Shares of mid-tier gold producer OceanaGold were having a strong, if unspectacular, year well into the fall before surging in December to cap off 2018. In its third-quarter earnings release, the company, which operates in the U.S., Philippines and New Zealand, boosted its full-year production forecast and maintained its all-in sustaining costs per ounce outlook. Just before Christmas, OceanaGold’s Waihi mine was granted another decade-long lease on life, when New Zealand lawmakers gave the company permission for a new underground mine development. Barring appeals, work could begin on the new project by the middle of 2019.

Best Performers:

Info Tech: +12.54 per cent

Consumer Staples: +0.58 per cent

Real Estate: -2.76 per cent

Industrials: -3.91 per cent

Communications Services: -5.27 per cent

Info Tech:

The info tech basket was the sole group of stocks to break solidly into positive territory for 2018, paced by market darling Shopify Inc. (SHOP.TO), IT consulting firm CGI Group Inc. (GIBa.TO) and enterprise-software consolidator Constellation Software Inc. (CSU.TO). In spite of the outperformance, it was a mixed picture for the internals of the group, with an even split of five constituents up, and five down – with BlackBerry Ltd. (BB.TO) the lead laggard, losing more than 30 per cent of its value.

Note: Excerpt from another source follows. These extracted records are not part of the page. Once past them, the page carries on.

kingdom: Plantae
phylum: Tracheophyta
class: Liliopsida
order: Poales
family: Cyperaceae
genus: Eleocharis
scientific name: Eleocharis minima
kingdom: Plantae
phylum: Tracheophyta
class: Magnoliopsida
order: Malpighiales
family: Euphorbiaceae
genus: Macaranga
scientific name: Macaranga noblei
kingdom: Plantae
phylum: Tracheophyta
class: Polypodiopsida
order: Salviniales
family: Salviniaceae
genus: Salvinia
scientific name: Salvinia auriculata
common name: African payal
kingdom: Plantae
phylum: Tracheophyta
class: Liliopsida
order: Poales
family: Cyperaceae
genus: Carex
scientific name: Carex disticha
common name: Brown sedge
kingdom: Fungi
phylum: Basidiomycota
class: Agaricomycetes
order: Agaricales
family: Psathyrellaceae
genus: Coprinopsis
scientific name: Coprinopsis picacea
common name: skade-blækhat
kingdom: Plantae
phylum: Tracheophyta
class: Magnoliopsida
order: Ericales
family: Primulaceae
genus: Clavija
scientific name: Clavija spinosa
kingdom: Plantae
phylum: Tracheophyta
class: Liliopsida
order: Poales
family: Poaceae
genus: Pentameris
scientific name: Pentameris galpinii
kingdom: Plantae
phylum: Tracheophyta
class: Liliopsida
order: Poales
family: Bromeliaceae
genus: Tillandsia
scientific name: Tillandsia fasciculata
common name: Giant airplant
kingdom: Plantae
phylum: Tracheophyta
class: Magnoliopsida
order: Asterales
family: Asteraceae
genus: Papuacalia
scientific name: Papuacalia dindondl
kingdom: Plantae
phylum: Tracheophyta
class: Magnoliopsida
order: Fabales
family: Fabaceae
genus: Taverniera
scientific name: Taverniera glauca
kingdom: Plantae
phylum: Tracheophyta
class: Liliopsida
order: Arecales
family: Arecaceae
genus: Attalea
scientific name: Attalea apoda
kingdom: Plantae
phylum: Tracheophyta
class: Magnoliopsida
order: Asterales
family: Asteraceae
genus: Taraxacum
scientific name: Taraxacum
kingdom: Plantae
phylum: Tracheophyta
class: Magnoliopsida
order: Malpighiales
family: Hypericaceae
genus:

Though the group held up well through a year of red on the TSX, it’s a relative minnow on the composite, accounting for only 4.1 per cent of the weighting in Toronto.

Consumer Staples:

The consumer staples group finished 2018 barely in the green, but that was enough for it to nab the second-best showing on the TSX Composite. Canada’s trio of big grocers led the way, with Metro Inc. (MRU.TO), Sobeys parent Empire Company Ltd. (EMPa.TO) and Loblaw Companies Ltd. (L.TO) pacing the group. It was the packaged food stocks that kept the group from a better showing, with Premium Brands Holdings Corp. (PBH.TO) and Maple Leaf Foods Inc. (MFI.TO) as the biggest drags on the sub-sector.

Real Estate:

In spite of rising interest rates, the TSX Composite’s newest subgroup managed to hold up as the third-best performing basket of stocks through 2018. But not all real estate investments are created equal – only six of the group’s 22 constituents finished the year in positive territory.

Canada’s residential vacancy crunch appears to have given a boost to the group’s three top performers – InterRent REIT (IIP_u.TO), Canadian Apartment Properties REIT (CAR_u.TO) and Killam Apartment REIT (KMP_u.TO) led the pack. According to Canadian housing watchdog CMHC, Canada’s rental vacancy rate fell to 2.4 per cent from three per cent a year earlier, with particular pressure – and rising prices – in Toronto and Vancouver.